Extracted records:
------------------------------------

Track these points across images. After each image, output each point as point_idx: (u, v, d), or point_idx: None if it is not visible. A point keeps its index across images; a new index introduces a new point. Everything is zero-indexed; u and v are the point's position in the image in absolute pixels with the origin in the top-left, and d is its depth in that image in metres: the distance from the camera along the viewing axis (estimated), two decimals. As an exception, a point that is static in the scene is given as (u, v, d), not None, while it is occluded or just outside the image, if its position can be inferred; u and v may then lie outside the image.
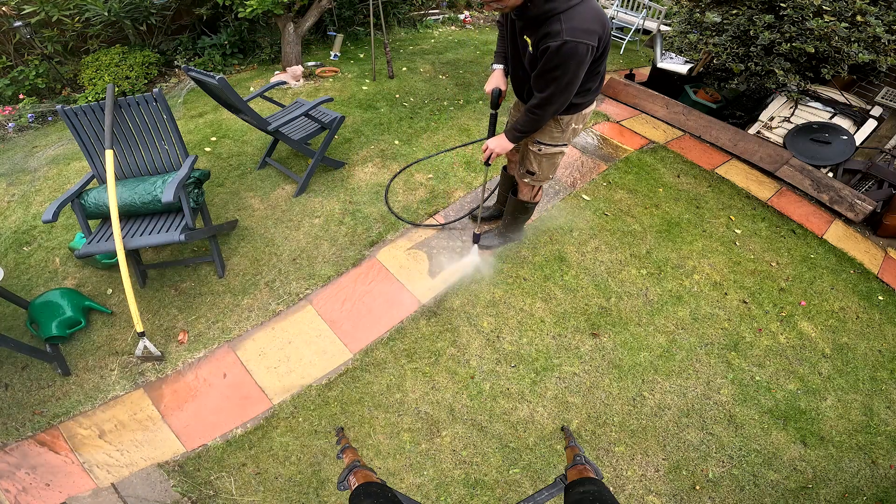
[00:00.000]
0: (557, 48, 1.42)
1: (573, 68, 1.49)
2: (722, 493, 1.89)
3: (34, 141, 3.68)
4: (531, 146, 2.02)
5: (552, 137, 1.95)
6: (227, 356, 2.20)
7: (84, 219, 2.19)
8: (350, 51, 5.28)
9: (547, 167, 2.10)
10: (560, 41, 1.41)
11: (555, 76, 1.53)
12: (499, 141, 1.94)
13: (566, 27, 1.39)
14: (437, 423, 2.00)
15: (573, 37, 1.40)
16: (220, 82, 2.29)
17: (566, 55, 1.44)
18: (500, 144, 1.94)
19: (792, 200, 3.47)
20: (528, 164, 2.11)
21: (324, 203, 2.97)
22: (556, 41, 1.41)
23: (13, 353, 2.12)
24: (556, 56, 1.45)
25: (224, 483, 1.82)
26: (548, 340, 2.33)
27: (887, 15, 3.20)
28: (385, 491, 0.87)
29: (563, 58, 1.45)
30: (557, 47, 1.42)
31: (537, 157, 2.05)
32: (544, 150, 2.00)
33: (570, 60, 1.46)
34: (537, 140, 1.98)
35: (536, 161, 2.06)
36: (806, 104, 3.86)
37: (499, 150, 1.96)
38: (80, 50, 4.34)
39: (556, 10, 1.40)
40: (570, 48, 1.42)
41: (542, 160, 2.05)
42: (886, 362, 2.45)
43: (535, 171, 2.11)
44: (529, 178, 2.17)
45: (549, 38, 1.43)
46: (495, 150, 1.96)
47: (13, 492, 1.73)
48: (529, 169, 2.12)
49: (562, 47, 1.42)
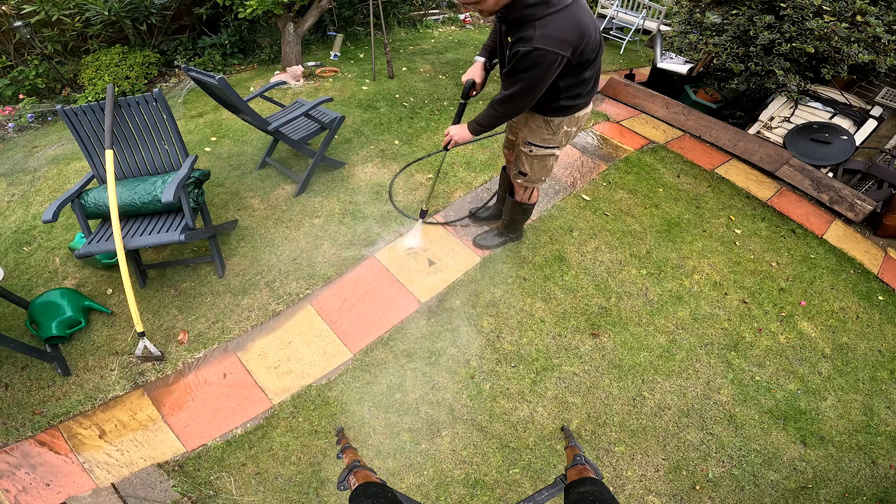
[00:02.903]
0: (526, 53, 1.45)
1: (538, 75, 1.51)
2: (722, 493, 1.89)
3: (34, 141, 3.69)
4: (522, 147, 2.03)
5: (543, 139, 1.95)
6: (227, 356, 2.20)
7: (84, 219, 2.19)
8: (350, 51, 5.28)
9: (538, 169, 2.11)
10: (530, 47, 1.42)
11: (520, 78, 1.56)
12: (459, 129, 1.97)
13: (538, 34, 1.41)
14: (437, 423, 2.00)
15: (544, 45, 1.41)
16: (220, 82, 2.29)
17: (533, 61, 1.46)
18: (460, 134, 1.96)
19: (792, 200, 3.47)
20: (520, 164, 2.13)
21: (324, 203, 2.97)
22: (527, 46, 1.43)
23: (13, 353, 2.12)
24: (525, 60, 1.47)
25: (224, 483, 1.82)
26: (548, 340, 2.33)
27: (887, 15, 3.20)
28: (385, 491, 0.87)
29: (530, 63, 1.47)
30: (526, 53, 1.45)
31: (528, 159, 2.06)
32: (535, 151, 2.00)
33: (536, 66, 1.48)
34: (528, 141, 1.99)
35: (528, 162, 2.08)
36: (806, 104, 3.86)
37: (458, 139, 1.98)
38: (80, 50, 4.34)
39: (533, 16, 1.42)
40: (539, 56, 1.44)
41: (533, 161, 2.07)
42: (886, 362, 2.45)
43: (526, 171, 2.13)
44: (522, 178, 2.19)
45: (521, 43, 1.46)
46: (455, 139, 1.99)
47: (13, 492, 1.73)
48: (521, 170, 2.14)
49: (530, 53, 1.44)
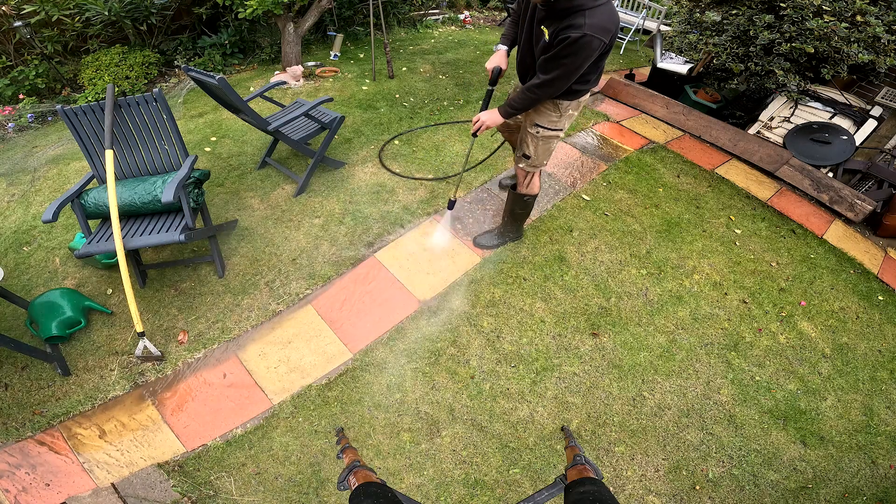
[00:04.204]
0: (576, 39, 1.58)
1: (582, 59, 1.67)
2: (722, 493, 1.89)
3: (34, 141, 3.68)
4: (530, 129, 2.12)
5: (550, 121, 2.06)
6: (227, 356, 2.20)
7: (84, 219, 2.19)
8: (350, 51, 5.28)
9: (542, 151, 2.19)
10: (580, 33, 1.56)
11: (564, 63, 1.69)
12: (490, 114, 2.05)
13: (588, 22, 1.55)
14: (437, 423, 2.00)
15: (592, 32, 1.56)
16: (219, 82, 2.29)
17: (582, 46, 1.60)
18: (492, 118, 2.05)
19: (792, 200, 3.47)
20: (524, 147, 2.21)
21: (324, 203, 2.97)
22: (577, 33, 1.57)
23: (13, 353, 2.12)
24: (574, 45, 1.61)
25: (224, 483, 1.82)
26: (548, 340, 2.33)
27: (887, 15, 3.20)
28: (385, 491, 0.87)
29: (579, 48, 1.61)
30: (577, 38, 1.58)
31: (534, 140, 2.15)
32: (542, 132, 2.10)
33: (583, 51, 1.63)
34: (536, 123, 2.08)
35: (533, 144, 2.16)
36: (806, 104, 3.86)
37: (489, 123, 2.06)
38: (80, 50, 4.34)
39: (582, 6, 1.57)
40: (587, 41, 1.58)
41: (538, 143, 2.15)
42: (886, 362, 2.45)
43: (530, 154, 2.21)
44: (525, 162, 2.26)
45: (570, 29, 1.59)
46: (486, 123, 2.06)
47: (13, 492, 1.73)
48: (525, 152, 2.22)
49: (580, 39, 1.58)
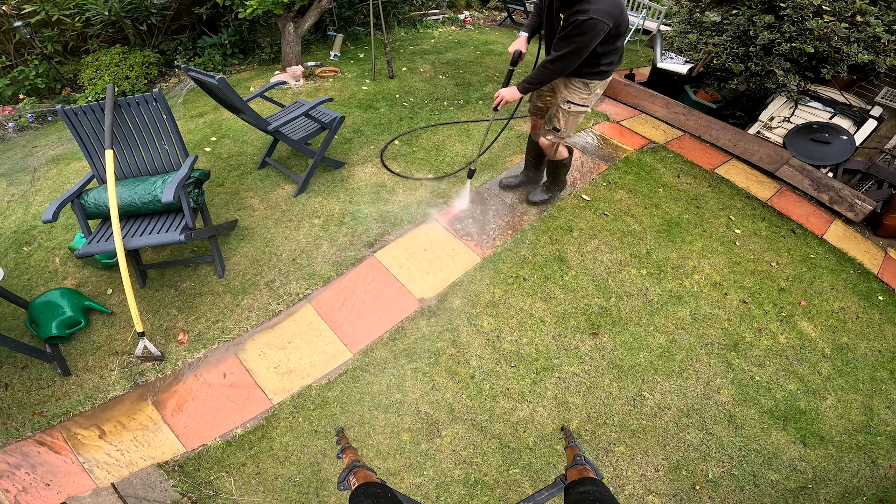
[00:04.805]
0: (583, 21, 1.90)
1: (588, 39, 1.97)
2: (722, 493, 1.89)
3: (34, 141, 3.69)
4: (562, 105, 2.41)
5: (581, 98, 2.36)
6: (227, 356, 2.20)
7: (84, 219, 2.19)
8: (350, 51, 5.28)
9: (571, 124, 2.48)
10: (587, 17, 1.89)
11: (573, 41, 1.99)
12: (510, 90, 2.33)
13: (593, 8, 1.88)
14: (437, 423, 2.00)
15: (597, 15, 1.88)
16: (220, 82, 2.29)
17: (588, 27, 1.92)
18: (511, 93, 2.33)
19: (792, 200, 3.47)
20: (555, 121, 2.48)
21: (324, 203, 2.97)
22: (584, 16, 1.89)
23: (13, 353, 2.12)
24: (581, 27, 1.92)
25: (224, 483, 1.82)
26: (548, 340, 2.33)
27: (887, 15, 3.20)
28: (385, 491, 0.87)
29: (585, 29, 1.93)
30: (583, 21, 1.90)
31: (565, 115, 2.43)
32: (573, 108, 2.39)
33: (588, 32, 1.94)
34: (568, 100, 2.38)
35: (564, 118, 2.45)
36: (806, 104, 3.86)
37: (508, 98, 2.34)
38: (80, 50, 4.34)
39: None
40: (592, 23, 1.90)
41: (568, 118, 2.44)
42: (886, 362, 2.45)
43: (560, 127, 2.49)
44: (553, 134, 2.53)
45: (578, 14, 1.91)
46: (506, 97, 2.34)
47: (13, 492, 1.73)
48: (556, 126, 2.49)
49: (586, 21, 1.90)
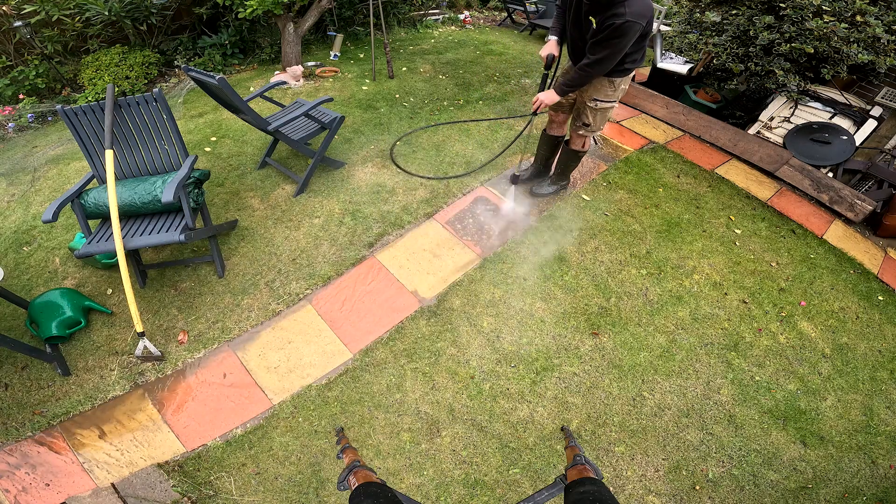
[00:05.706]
0: (620, 25, 1.95)
1: (625, 42, 2.03)
2: (722, 493, 1.89)
3: (34, 141, 3.69)
4: (589, 103, 2.48)
5: (606, 95, 2.42)
6: (227, 356, 2.20)
7: (84, 219, 2.19)
8: (350, 51, 5.28)
9: (600, 119, 2.56)
10: (623, 20, 1.94)
11: (611, 44, 2.05)
12: (548, 94, 2.44)
13: (629, 11, 1.92)
14: (437, 423, 2.00)
15: (633, 18, 1.93)
16: (220, 82, 2.29)
17: (624, 30, 1.97)
18: (549, 97, 2.43)
19: (792, 200, 3.47)
20: (584, 118, 2.56)
21: (324, 203, 2.97)
22: (620, 20, 1.94)
23: (13, 353, 2.12)
24: (619, 30, 1.97)
25: (224, 483, 1.82)
26: (548, 340, 2.33)
27: (887, 15, 3.19)
28: (385, 491, 0.87)
29: (622, 32, 1.98)
30: (620, 24, 1.95)
31: (593, 112, 2.51)
32: (600, 105, 2.46)
33: (626, 34, 2.00)
34: (594, 98, 2.44)
35: (592, 115, 2.53)
36: (806, 104, 3.86)
37: (547, 102, 2.45)
38: (80, 50, 4.34)
39: None
40: (629, 26, 1.96)
41: (597, 114, 2.52)
42: (886, 362, 2.45)
43: (590, 122, 2.57)
44: (584, 129, 2.62)
45: (614, 18, 1.96)
46: (544, 101, 2.45)
47: (13, 492, 1.73)
48: (585, 122, 2.58)
49: (623, 24, 1.95)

------------------------------------

» **Task instructions**: Would you copy, unchanged, the stretch of the records above that begins at the line containing "1: (573, 68, 1.49)" and ends at the line containing "49: (562, 47, 1.42)", and only that?

» **Result of the task**:
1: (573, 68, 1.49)
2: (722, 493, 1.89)
3: (34, 141, 3.68)
4: (531, 146, 2.02)
5: (552, 137, 1.95)
6: (227, 356, 2.20)
7: (84, 219, 2.19)
8: (350, 51, 5.28)
9: (547, 167, 2.10)
10: (560, 41, 1.41)
11: (555, 76, 1.53)
12: (499, 141, 1.94)
13: (566, 27, 1.39)
14: (437, 423, 2.00)
15: (573, 37, 1.40)
16: (220, 82, 2.29)
17: (566, 55, 1.44)
18: (500, 144, 1.94)
19: (792, 200, 3.47)
20: (528, 164, 2.11)
21: (324, 203, 2.97)
22: (556, 41, 1.41)
23: (13, 353, 2.12)
24: (556, 56, 1.45)
25: (224, 483, 1.82)
26: (548, 340, 2.33)
27: (887, 15, 3.20)
28: (385, 491, 0.87)
29: (563, 58, 1.45)
30: (557, 47, 1.42)
31: (537, 157, 2.05)
32: (544, 150, 2.00)
33: (570, 60, 1.46)
34: (537, 140, 1.98)
35: (536, 161, 2.06)
36: (806, 104, 3.86)
37: (499, 150, 1.96)
38: (80, 50, 4.34)
39: (556, 10, 1.40)
40: (570, 48, 1.42)
41: (542, 160, 2.05)
42: (886, 362, 2.45)
43: (535, 171, 2.11)
44: (529, 178, 2.17)
45: (549, 38, 1.43)
46: (495, 150, 1.96)
47: (13, 492, 1.73)
48: (529, 169, 2.12)
49: (562, 47, 1.42)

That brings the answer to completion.